Las protestas sociales en Chile, que ya suman veintidos mil detenidos y cientos de personas heridas con armas de fuego, entraron a su cuarta semana de movilizaciones ininterrumpidas, con la certeza casi total de que la Constitución impuesta durante la dictadura de Augusto Pinochet no sobrevivirá, tras décadas consagrando una mirada neoliberal de la sociedad y el desarrollo.
Desde el 18 de octubre, millones de chilenos salen a diario a las calles en todas las regiones, en lo que es la mayor crisis social y política del país, desde la recuperación de la democracia en 1990.
Ya van ciento ochenta querellas por torturas y un registro similar de mutilaciones oculares, producto de los disparos con perdigones, efectuados a diario por la policía, pese a que Naciones Unidas demandó detener estos ataques contra la población civil.
«Son treinta años», repiten los manifestantes en sus carteles, en alusión al largo período en que la privatización de la provisión de derechos sociales coincidió con una democracia de baja participación ciudadana y de decreciente legitimidad. Hoy, según encuestas, menos del cuatro por ciento de los chilenos confía en el Congreso y/o los partidos políticos.
El estallido social, que en un inicio el gobierno pretendió acallar sacando los militares a la calle, tiene como origen la profunda desigualdad que azota Chile, luego de años de un engañoso «milagro económico». Tras las cifras de crecimiento y control inflacionario, cada vez más humildes, existe una inequidad casi sin parangón en el mundo.
El uno por ciento más rico acapara el 26,5 por ciento de los ingresos. El cincuenta por ciento de los hogares más pobres, en tanto, apenas accede a un dos por ciento de ellos.
En paralelo, el sesenta por ciento de las familias posee remuneraciones inferiores a 670 dólares, en un país donde el ingreso per cápita bordea los veinticinco mil dólares. Las pensiones promedio bordean los 290 dólares, en un país envejecido.
Alguna vez apuntada como ejemplo, esta nación sudamericana devino en estos años en un régimen cleptocrático donde una élite política y empresarial capturó el Estado y los beneficios del desarrollo, como sucedió en otros países de América latina, las últimas décadas.
Chile, sin que exista hoy una salida a la crisis que lo atraviesa, es el muro de Berlín del neoliberalismo.
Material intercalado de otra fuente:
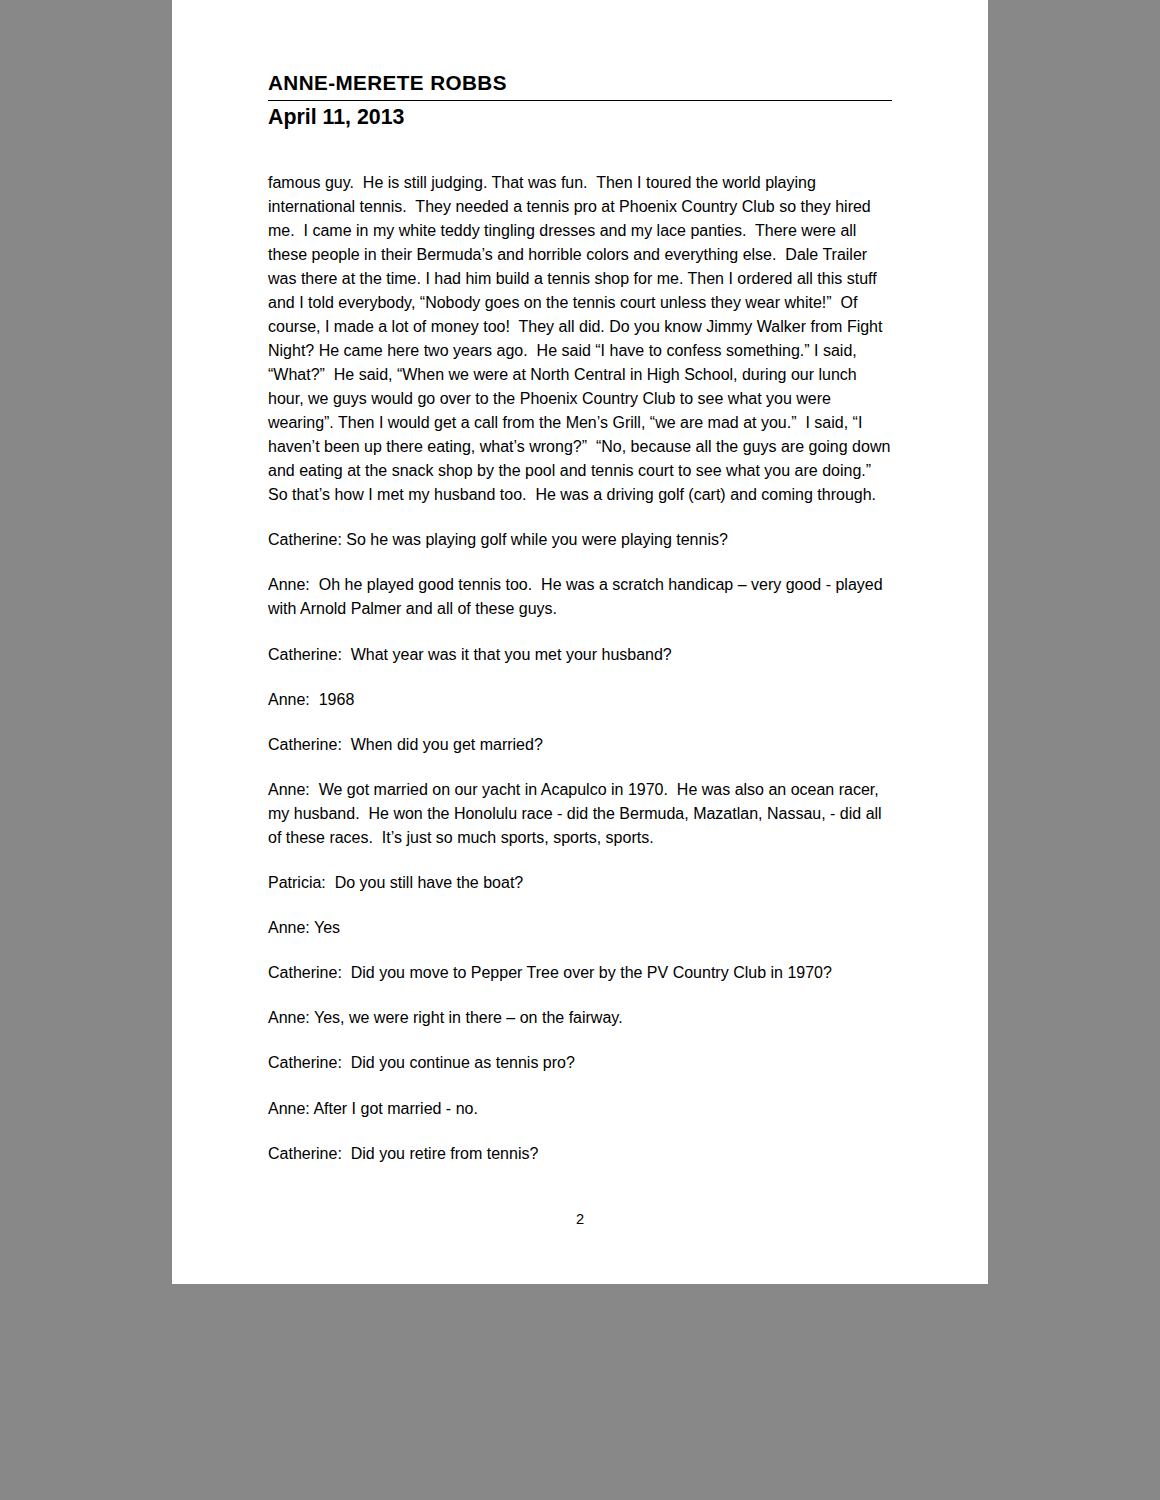ANNE-MERETE ROBBS
April 11, 2013
famous guy. He is still judging. That was fun. Then I toured the world playing international tennis. They needed a tennis pro at Phoenix Country Club so they hired me. I came in my white teddy tingling dresses and my lace panties. There were all these people in their Bermuda’s and horrible colors and everything else. Dale Trailer was there at the time. I had him build a tennis shop for me. Then I ordered all this stuff and I told everybody, “Nobody goes on the tennis court unless they wear white!” Of course, I made a lot of money too! They all did. Do you know Jimmy Walker from Fight Night? He came here two years ago. He said “I have to confess something.” I said, “What?” He said, “When we were at North Central in High School, during our lunch hour, we guys would go over to the Phoenix Country Club to see what you were wearing”. Then I would get a call from the Men’s Grill, “we are mad at you.” I said, “I haven’t been up there eating, what’s wrong?” “No, because all the guys are going down and eating at the snack shop by the pool and tennis court to see what you are doing.” So that’s how I met my husband too. He was a driving golf (cart) and coming through.
Catherine: So he was playing golf while you were playing tennis?
Anne: Oh he played good tennis too. He was a scratch handicap – very good - played with Arnold Palmer and all of these guys.
Catherine: What year was it that you met your husband?
Anne: 1968
Catherine: When did you get married?
Anne: We got married on our yacht in Acapulco in 1970. He was also an ocean racer, my husband. He won the Honolulu race - did the Bermuda, Mazatlan, Nassau, - did all of these races. It’s just so much sports, sports, sports.
Patricia: Do you still have the boat?
Anne: Yes
Catherine: Did you move to Pepper Tree over by the PV Country Club in 1970?
Anne: Yes, we were right in there – on the fairway.
Catherine: Did you continue as tennis pro?
Anne: After I got married - no.
Catherine: Did you retire from tennis?
2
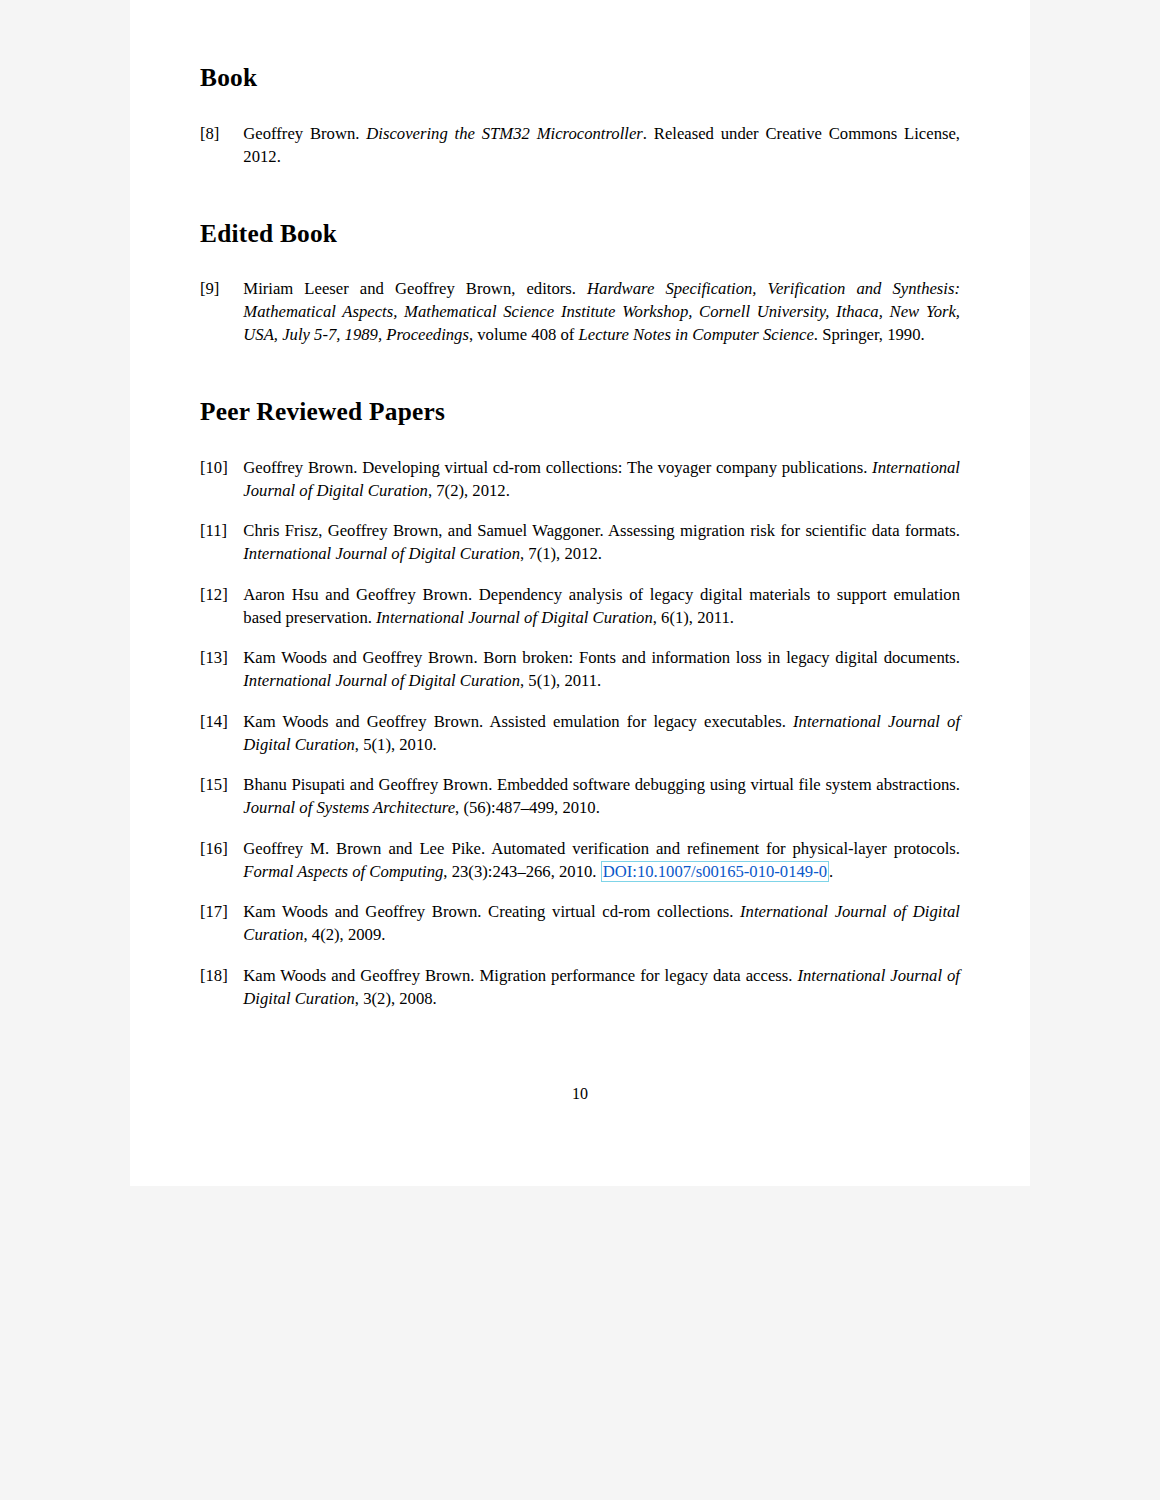Book
[8] Geoffrey Brown. Discovering the STM32 Microcontroller. Released under Creative Commons License, 2012.
Edited Book
[9] Miriam Leeser and Geoffrey Brown, editors. Hardware Specification, Verification and Synthesis: Mathematical Aspects, Mathematical Science Institute Workshop, Cornell University, Ithaca, New York, USA, July 5-7, 1989, Proceedings, volume 408 of Lecture Notes in Computer Science. Springer, 1990.
Peer Reviewed Papers
[10] Geoffrey Brown. Developing virtual cd-rom collections: The voyager company publications. International Journal of Digital Curation, 7(2), 2012.
[11] Chris Frisz, Geoffrey Brown, and Samuel Waggoner. Assessing migration risk for scientific data formats. International Journal of Digital Curation, 7(1), 2012.
[12] Aaron Hsu and Geoffrey Brown. Dependency analysis of legacy digital materials to support emulation based preservation. International Journal of Digital Curation, 6(1), 2011.
[13] Kam Woods and Geoffrey Brown. Born broken: Fonts and information loss in legacy digital documents. International Journal of Digital Curation, 5(1), 2011.
[14] Kam Woods and Geoffrey Brown. Assisted emulation for legacy executables. International Journal of Digital Curation, 5(1), 2010.
[15] Bhanu Pisupati and Geoffrey Brown. Embedded software debugging using virtual file system abstractions. Journal of Systems Architecture, (56):487–499, 2010.
[16] Geoffrey M. Brown and Lee Pike. Automated verification and refinement for physical-layer protocols. Formal Aspects of Computing, 23(3):243–266, 2010. DOI:10.1007/s00165-010-0149-0.
[17] Kam Woods and Geoffrey Brown. Creating virtual cd-rom collections. International Journal of Digital Curation, 4(2), 2009.
[18] Kam Woods and Geoffrey Brown. Migration performance for legacy data access. International Journal of Digital Curation, 3(2), 2008.
10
Todas las certezas estallaron por los aires, cuando los supuestos beneficiarios del milagro neoliberal salieron a exigir el fin de los abusos y de la Constitución que los ampara.
Cuando el alza en treinta pesos (apenas unos centavos de dólar) del tren subterráneo colmó la paciencia de millones en la capital, en un grito que luego se extendió a regiones y otras demandas, más estructurales.
El presidente Sebastián Piñera, que inicialmente dijo estar «en guerra contra un enemigo muy poderoso», tiene menos del diez por ciento de apoyo y ya se levantan voces que piden elecciones generales, como primer paso para avanzar en un proceso constituyente, aún incierto.
En las calles, la gente marcha y debate en cabildos auto convocados, sin que hasta ahora exista una fecha de término a un conflicto que ya derrumbó la economía. Y que por ahora tiene como principal consecuencia la derrota moral del régimen neoliberal.
El acuerdo de la élite política para allanar el camino a una nueva Constitución parece incluso un trámite tardío, que sólo rubrica un consenso expresado en las calles, con una fuerza inédita en la historia reciente del país.